ASSIGNED TASK: Could you show all lines in the entries below that contain the string "OLED"?
--- PROVIDED RECORDS ---
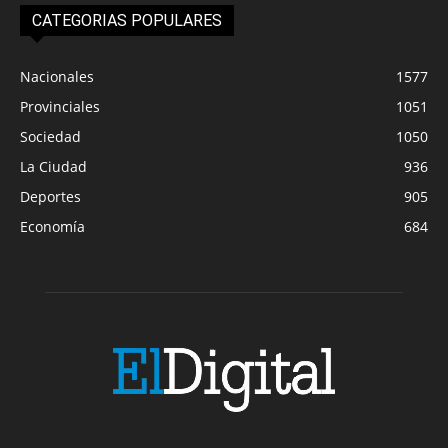
CATEGORIAS POPULARES
Nacionales
1577
Provinciales
1051
Sociedad
1050
La Ciudad
936
Deportes
905
Economía
684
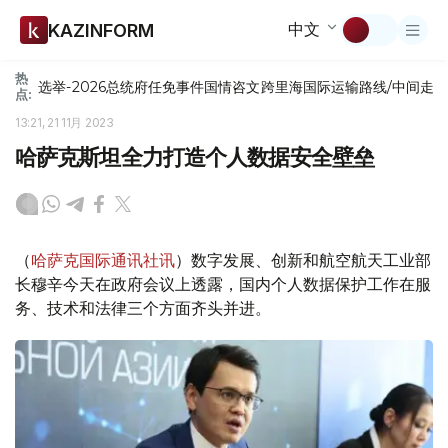
中文
KAZINFORM
热
选举-2026
总统府
任免
事件
国情咨文
跨里海国际运输路线/中间走
点:
13:21, 21 11月 2023
哈萨克斯坦全力打造个人数据安全壁垒
（
哈萨克国际通讯社讯
）数字发展、创新和航空航天工业部
长穆辛今天在政府会议上透露，国内个人数据保护工作在服
务、技术和法律三个方面齐头并进。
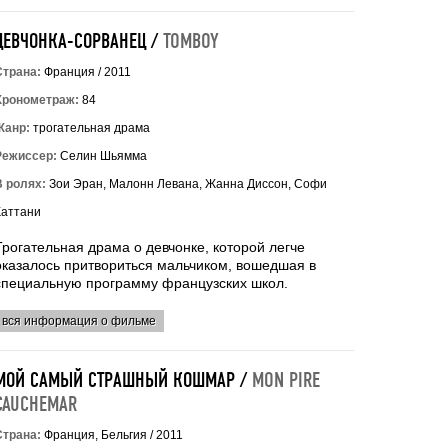
ДЕВЧОНКА-СОРВАНЕЦ /
TOMBOY
Страна:
Франция / 2011
Хронометраж:
84
Жанр:
трогательная драма
Режиссер:
Селин Шьямма
В ролях:
Зои Эран, Малонн Левана, Жанна Диссон, Софи
Каттани
Трогательная драма о девчонке, которой легче
оказалось притвориться мальчиком, вошедшая в
специальную программу французских школ.
вся информация о фильме
МОЙ САМЫЙ СТРАШНЫЙ КОШМАР /
MON PIRE
CAUCHEMAR
Страна:
Франция, Бельгия / 2011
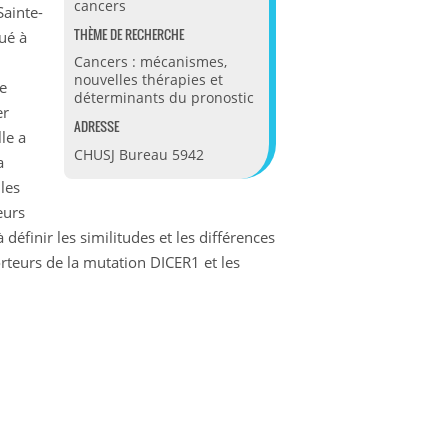
cancers
Sainte-
THÈME DE RECHERCHE
ué à
Cancers : mécanismes,
nouvelles thérapies et
e
déterminants du pronostic
er
ADRESSE
le a
CHUSJ
Bureau 5942
a
les
eurs
éfinir les similitudes et les différences
rteurs de la mutation DICER1 et les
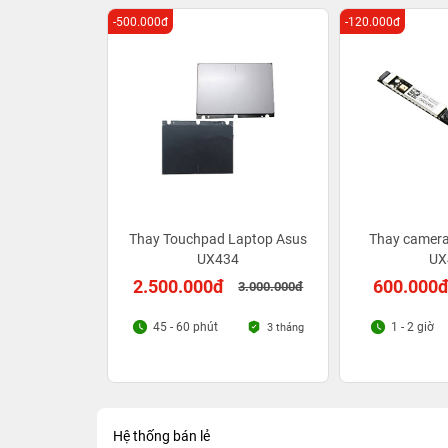
-500.000đ
-120.000đ
Thay Touchpad Laptop Asus
Thay camera
UX434
UX
2.500.000đ
600.000
3.000.000đ
45 - 60 phút
1 - 2 giờ
3 tháng
Hệ thống bán lẻ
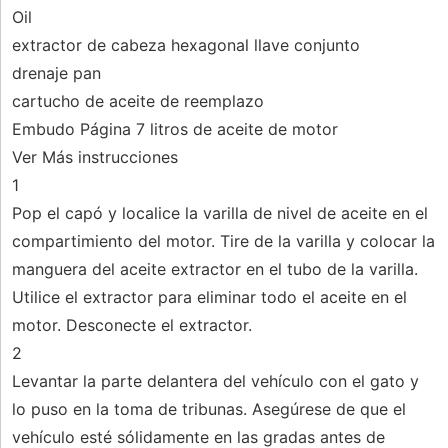
Oil
extractor de cabeza hexagonal llave conjunto
drenaje pan
cartucho de aceite de reemplazo
Embudo Página 7 litros de aceite de motor
Ver Más instrucciones
1
Pop el capó y localice la varilla de nivel de aceite en el
compartimiento del motor. Tire de la varilla y colocar la
manguera del aceite extractor en el tubo de la varilla.
Utilice el extractor para eliminar todo el aceite en el
motor. Desconecte el extractor.
2
Levantar la parte delantera del vehículo con el gato y
lo puso en la toma de tribunas. Asegúrese de que el
vehículo esté sólidamente en las gradas antes de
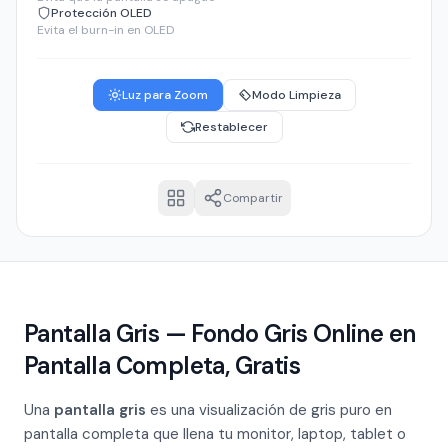
Protección OLED
Evita el burn-in en OLED
Luz para Zoom
Modo Limpieza
Restablecer
Compartir
Pantalla Gris — Fondo Gris Online en
Pantalla Completa, Gratis
Una
pantalla gris
es una visualización de gris puro en
pantalla completa que llena tu monitor, laptop, tablet o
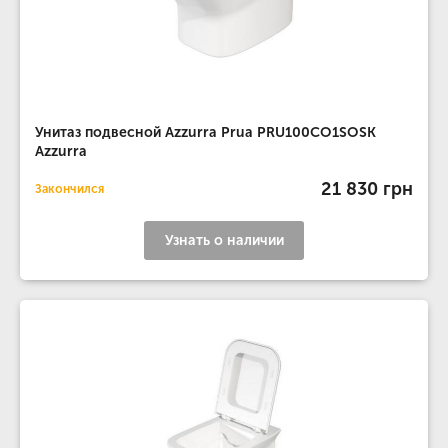
Унитаз подвесной Azzurra Prua PRU100CO1SOSK
Azzurra
21 830 грн
Закончился
Узнать о наличии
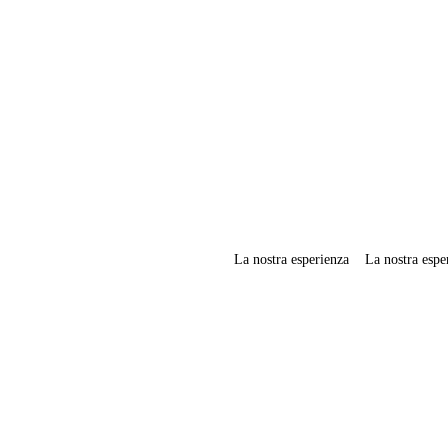
La nostra esperienza
La nostra espe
---
TASK RESULT:
Protección OLED
Evita el burn-in en OLED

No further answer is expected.